A co z genialnymi ilustratorami, którzy pędzel i farby zamienili na komputer i wszelkiej maści tablety graficzne? Jestem nimi zachwycona, lecz również nieco zazdrosna, gdyż jako ilustracyjny dinozaur ciągle jeszcze lepiej władam pędzlem niż myszką, a do narzędzi tabletu podchodzę jak do jeża. Zachwycają mnie rysunki Emilii Dziubak o tak nieprawdopodobnym ładunku piękna i tak niezwykłych pomysłach, że chylę czoła przed jej techniką i wrażliwością. Paweł Pawlak, Iwona Chmielewska, Elżbieta Gaudasińska, Maria Ekier, Ela Wasiuczyńska, Agnieszka Rzeźniak, Stanisław Ożóg, Joanna Rusinek, Aleksandra Kucharska-Cybuch to wspaniali ilustratorzy niepracujący wyłącznie w programach graficznych.

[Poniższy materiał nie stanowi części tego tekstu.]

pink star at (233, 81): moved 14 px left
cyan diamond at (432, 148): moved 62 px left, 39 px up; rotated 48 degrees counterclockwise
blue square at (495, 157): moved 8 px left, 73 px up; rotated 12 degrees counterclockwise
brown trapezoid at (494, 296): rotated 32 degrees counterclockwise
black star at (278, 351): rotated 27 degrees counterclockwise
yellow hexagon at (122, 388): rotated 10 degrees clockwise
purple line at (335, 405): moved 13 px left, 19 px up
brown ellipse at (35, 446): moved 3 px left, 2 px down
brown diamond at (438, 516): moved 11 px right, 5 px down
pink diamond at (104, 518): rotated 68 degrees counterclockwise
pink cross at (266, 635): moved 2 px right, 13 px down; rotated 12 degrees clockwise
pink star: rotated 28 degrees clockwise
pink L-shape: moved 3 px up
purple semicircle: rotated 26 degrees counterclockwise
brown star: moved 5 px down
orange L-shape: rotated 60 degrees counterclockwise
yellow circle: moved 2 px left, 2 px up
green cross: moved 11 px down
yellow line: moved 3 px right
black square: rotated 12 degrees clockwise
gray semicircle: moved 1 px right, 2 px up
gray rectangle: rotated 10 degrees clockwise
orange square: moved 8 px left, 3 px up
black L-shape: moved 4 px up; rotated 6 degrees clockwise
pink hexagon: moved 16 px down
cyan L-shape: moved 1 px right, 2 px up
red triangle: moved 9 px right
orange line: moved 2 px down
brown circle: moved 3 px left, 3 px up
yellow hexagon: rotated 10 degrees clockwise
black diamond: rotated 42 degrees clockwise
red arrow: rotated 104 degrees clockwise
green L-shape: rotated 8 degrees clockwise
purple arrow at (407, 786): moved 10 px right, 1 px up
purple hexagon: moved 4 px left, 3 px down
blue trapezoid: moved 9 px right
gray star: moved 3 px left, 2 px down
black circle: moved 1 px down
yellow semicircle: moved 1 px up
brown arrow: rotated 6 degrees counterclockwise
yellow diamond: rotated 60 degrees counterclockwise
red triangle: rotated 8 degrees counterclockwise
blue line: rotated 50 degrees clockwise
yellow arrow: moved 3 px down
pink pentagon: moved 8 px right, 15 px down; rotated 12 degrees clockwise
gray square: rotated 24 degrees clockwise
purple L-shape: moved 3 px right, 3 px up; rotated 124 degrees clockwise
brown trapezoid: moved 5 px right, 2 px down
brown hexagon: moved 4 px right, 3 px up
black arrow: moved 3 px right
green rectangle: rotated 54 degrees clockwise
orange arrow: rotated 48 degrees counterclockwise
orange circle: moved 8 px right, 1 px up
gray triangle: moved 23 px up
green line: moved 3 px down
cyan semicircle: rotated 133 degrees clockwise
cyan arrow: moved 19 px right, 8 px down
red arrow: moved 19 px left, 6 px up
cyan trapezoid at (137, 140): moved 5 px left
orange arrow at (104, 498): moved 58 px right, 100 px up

Naprzeciw nich równie wspaniali ilustratorzy cyfrowi – nawiązująca to angielskich tradycji ilustratorskich Aleksandra Michalska-Szwagierczak, Bovska, Agata Wierzbicka, Mizielińscy, Marianna Oklejak oraz wielu innych. Ktoś mądry powiedział mi kiedyś: „Jeśli potrafisz jeszcze używać ołówka – to rysuj! Komputer zostaw dla innych!”.